2. They deal with relevant themes (if they are good), while remaining hopeful.  

Just because a book is written for a younger age group, doesn't mean it's not going to have meaningful content.  Alot of the middle grade books that I've read have given me alot to think about.  They often deal with themes that even adults can relate to, like grief for example, but they more often retain a sense of hopefulness about them since they are written for kids.

3.  They are quick to read.

If you are struggling to get through books as an adult with a busy life (that's all of us, right?), middle grade is nice because middle grade books are quick to read.  If you are in a reading slump, middle grade is the way to go.

4.  They bring back memories!

So many middle grade books take me back to memories of a carefree stage of my life, when I was a kid figuring out who I was.  I have a weak spot for a good coming of age novel, and alot of middle-grade books have coming-of-age themes, while keeping it light and fun and inspiring (and clean).

5.  They give me a head start on screening books for my kids.

I try to write really thorough reviews of the middle-grade books that I read so I can remember any themes or content that I'll need to discuss with my kids when they eventually read these books.

All that to say, I love middle-grade, and give middle-grade a chance!  Middle Grade March is a good month to start.



Here is my reading list for Middle Grade March:

(Some affiliate links here.)

Pay Attention, Carter Jones and Lizzie And The Buckminster Boy by Gary D. Schmidt - I'm pretty much there for anything Schmidt writes after reading The Wednesday Wars.

Dead End In Norvelt by Jack Gantos - I heard this one was quirky and fun and had a Schmidt-like flair to it!

Louisianna's Way Home by Kate DiCamillo - I read Raymie Nightingale by Kate DiCamillo a couple years ago, and this book is about one of the side characters.

The Penderwicks by Jeanne Birdsall - Am I the only one who hasn't read this?  It feels like everyone has.

The Westing Game by Ellen Raskin - I heard this book is like the game of Clue, so I obviously have to read it.

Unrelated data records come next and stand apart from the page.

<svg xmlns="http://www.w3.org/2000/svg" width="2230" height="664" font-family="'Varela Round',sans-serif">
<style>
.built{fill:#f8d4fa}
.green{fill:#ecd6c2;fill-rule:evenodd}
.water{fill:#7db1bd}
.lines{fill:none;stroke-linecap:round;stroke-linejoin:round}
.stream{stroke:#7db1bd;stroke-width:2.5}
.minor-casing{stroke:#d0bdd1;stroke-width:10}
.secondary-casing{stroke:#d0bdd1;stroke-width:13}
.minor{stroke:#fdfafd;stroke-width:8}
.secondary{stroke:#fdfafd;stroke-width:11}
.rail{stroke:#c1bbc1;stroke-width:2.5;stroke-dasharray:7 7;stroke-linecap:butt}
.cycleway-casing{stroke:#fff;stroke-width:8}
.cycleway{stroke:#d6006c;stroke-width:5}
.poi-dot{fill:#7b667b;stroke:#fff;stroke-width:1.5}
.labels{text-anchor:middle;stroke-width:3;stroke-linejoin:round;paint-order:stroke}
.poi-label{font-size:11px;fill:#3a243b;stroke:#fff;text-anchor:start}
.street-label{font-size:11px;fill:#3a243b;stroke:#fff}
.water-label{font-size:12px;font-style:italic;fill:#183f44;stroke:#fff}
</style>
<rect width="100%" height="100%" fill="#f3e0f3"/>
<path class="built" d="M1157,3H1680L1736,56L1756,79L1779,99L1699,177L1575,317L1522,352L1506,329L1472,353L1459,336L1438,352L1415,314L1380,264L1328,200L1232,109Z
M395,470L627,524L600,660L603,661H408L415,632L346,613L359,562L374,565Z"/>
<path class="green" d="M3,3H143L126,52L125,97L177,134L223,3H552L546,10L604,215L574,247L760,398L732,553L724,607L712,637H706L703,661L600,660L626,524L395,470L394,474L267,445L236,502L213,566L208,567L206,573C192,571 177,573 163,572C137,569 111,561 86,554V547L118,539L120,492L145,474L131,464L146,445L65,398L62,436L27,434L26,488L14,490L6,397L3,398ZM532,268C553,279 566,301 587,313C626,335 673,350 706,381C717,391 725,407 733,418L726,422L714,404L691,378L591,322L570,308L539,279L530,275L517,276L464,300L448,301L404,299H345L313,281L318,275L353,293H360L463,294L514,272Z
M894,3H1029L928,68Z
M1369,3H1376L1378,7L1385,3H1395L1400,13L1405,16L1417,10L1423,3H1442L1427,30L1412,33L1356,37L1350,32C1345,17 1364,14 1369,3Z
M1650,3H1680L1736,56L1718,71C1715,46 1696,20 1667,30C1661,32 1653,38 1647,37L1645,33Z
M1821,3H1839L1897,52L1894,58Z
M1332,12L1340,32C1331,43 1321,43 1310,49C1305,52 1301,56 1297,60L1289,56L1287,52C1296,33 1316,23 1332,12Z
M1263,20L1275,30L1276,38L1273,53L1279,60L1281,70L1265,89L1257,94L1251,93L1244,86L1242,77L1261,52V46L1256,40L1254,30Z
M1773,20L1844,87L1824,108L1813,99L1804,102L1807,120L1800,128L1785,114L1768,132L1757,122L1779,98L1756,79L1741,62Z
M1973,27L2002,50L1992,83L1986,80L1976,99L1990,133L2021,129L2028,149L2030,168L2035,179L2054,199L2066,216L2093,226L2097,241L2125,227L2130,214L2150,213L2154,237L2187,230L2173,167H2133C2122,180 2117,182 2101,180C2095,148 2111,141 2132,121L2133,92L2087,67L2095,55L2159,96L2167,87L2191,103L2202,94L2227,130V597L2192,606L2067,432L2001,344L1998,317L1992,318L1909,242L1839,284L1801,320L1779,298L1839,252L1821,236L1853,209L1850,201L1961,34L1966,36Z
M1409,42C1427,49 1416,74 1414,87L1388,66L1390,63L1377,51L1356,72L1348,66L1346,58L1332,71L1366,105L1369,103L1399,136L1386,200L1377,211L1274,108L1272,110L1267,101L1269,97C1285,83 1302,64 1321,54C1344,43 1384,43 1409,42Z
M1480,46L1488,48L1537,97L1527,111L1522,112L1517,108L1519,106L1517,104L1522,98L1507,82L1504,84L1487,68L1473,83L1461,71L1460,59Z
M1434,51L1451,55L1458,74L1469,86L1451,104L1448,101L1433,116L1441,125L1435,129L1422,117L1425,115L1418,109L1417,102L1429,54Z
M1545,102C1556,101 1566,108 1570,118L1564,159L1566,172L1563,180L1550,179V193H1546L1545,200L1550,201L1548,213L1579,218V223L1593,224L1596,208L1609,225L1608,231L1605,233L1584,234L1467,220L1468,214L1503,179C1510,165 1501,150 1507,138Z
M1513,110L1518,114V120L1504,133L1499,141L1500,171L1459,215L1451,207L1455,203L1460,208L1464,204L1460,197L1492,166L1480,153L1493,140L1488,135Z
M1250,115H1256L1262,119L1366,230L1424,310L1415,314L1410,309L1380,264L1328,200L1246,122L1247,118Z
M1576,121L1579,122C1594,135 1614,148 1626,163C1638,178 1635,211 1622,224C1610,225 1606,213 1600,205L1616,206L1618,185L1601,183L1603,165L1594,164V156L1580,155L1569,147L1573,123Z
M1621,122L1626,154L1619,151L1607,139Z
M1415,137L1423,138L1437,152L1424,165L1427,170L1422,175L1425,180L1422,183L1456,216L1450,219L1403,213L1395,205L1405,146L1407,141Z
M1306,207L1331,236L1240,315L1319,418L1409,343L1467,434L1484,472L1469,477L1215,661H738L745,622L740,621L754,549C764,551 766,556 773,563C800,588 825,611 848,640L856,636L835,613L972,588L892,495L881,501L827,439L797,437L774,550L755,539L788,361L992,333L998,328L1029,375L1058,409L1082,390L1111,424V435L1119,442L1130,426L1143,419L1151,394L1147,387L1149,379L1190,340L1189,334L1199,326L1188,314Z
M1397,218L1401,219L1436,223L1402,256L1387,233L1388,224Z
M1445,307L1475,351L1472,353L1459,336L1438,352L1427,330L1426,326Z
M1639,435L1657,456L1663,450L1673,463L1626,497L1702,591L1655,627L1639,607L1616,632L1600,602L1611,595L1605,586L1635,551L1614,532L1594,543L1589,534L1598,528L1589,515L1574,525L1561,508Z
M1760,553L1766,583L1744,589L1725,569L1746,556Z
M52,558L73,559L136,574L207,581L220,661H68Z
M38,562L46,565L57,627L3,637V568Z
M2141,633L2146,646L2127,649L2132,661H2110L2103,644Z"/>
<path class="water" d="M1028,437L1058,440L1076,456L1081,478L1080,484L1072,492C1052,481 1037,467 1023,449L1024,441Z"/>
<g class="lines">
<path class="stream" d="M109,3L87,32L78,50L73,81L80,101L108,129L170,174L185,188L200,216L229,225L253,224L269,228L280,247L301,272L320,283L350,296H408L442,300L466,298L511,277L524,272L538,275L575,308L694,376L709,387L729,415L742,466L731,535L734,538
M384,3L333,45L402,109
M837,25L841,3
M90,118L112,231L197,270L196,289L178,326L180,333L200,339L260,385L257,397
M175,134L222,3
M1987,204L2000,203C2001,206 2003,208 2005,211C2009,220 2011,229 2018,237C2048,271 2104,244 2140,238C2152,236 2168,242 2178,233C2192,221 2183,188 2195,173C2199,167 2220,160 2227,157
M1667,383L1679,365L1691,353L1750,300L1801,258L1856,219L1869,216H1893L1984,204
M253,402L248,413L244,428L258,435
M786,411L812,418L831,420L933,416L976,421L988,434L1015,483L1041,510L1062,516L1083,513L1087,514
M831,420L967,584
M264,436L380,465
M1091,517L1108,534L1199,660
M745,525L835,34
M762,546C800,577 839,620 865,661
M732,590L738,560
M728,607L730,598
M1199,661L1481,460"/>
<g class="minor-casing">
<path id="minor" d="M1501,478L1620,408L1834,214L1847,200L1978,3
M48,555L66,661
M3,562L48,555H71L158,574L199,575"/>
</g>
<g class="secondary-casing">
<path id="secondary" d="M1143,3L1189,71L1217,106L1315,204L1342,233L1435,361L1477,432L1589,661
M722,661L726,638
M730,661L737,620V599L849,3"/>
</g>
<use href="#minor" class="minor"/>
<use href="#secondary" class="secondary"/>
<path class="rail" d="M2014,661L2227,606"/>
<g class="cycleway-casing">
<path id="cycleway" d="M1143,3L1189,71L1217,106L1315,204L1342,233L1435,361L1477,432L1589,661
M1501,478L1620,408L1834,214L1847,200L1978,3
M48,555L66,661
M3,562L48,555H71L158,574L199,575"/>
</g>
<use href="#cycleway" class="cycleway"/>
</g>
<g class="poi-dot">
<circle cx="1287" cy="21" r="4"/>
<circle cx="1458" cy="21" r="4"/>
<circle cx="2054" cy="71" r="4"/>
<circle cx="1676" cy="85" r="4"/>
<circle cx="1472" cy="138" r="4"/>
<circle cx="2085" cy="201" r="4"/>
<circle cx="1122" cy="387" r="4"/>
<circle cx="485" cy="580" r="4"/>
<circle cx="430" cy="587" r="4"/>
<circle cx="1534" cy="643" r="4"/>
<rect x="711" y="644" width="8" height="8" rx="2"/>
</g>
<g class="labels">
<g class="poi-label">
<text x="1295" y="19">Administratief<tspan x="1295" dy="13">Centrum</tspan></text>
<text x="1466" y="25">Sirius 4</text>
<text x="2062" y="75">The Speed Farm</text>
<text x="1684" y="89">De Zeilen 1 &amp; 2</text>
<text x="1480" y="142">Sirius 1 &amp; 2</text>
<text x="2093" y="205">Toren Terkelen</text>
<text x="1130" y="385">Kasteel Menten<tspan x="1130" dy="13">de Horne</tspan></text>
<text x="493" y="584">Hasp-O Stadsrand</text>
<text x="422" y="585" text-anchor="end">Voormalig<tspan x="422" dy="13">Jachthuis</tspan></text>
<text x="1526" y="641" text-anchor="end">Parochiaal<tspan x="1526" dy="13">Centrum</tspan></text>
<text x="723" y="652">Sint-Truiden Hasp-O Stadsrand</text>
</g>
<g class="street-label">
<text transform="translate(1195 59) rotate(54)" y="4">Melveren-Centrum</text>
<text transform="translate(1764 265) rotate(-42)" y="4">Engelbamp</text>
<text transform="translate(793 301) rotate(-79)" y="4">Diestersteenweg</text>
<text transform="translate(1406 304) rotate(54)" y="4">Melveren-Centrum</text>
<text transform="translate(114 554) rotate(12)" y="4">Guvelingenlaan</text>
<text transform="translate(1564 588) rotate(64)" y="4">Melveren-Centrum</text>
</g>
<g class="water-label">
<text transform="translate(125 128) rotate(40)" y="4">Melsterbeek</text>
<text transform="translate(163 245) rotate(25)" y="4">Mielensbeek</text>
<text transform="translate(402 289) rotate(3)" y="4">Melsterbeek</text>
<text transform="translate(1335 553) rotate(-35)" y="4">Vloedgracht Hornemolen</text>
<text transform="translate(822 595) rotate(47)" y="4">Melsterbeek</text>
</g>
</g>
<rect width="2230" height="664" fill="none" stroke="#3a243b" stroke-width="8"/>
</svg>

Famous Mistakes: Nancy Drew Diaries by Carolyn Keene - I have an abiding love for anything Nancy Drew, so I obviously have to see what this new series is doing with her - they better not mess up Nancy!  I'm also reading this to screen for Gwen to potentially read it someday.

Sweep: A Story Of A Girl And Her Monster by Jonathan Auxier - I'm not really into books that have anything to do with monsters, but this is the read-along they are doing on Booktube for Middle Grade March, so I thought I'd give it a try.

Inside Out And Back Again by Thanhha Lai - The first book I'm ever going to attempt that is written in verse (also potentially my last?  I'm not sure about this).

One Crazy Summer by Rita Williams-Garcia - I bought this last year at a library sale and need to see what it's all about!


If I focus I think I can definitely get through all of these in March - I told you, middle grade books are quick reads!

Have you read any of these?  Do you read middle grade books as an adult?  What is your favorite middle grade book?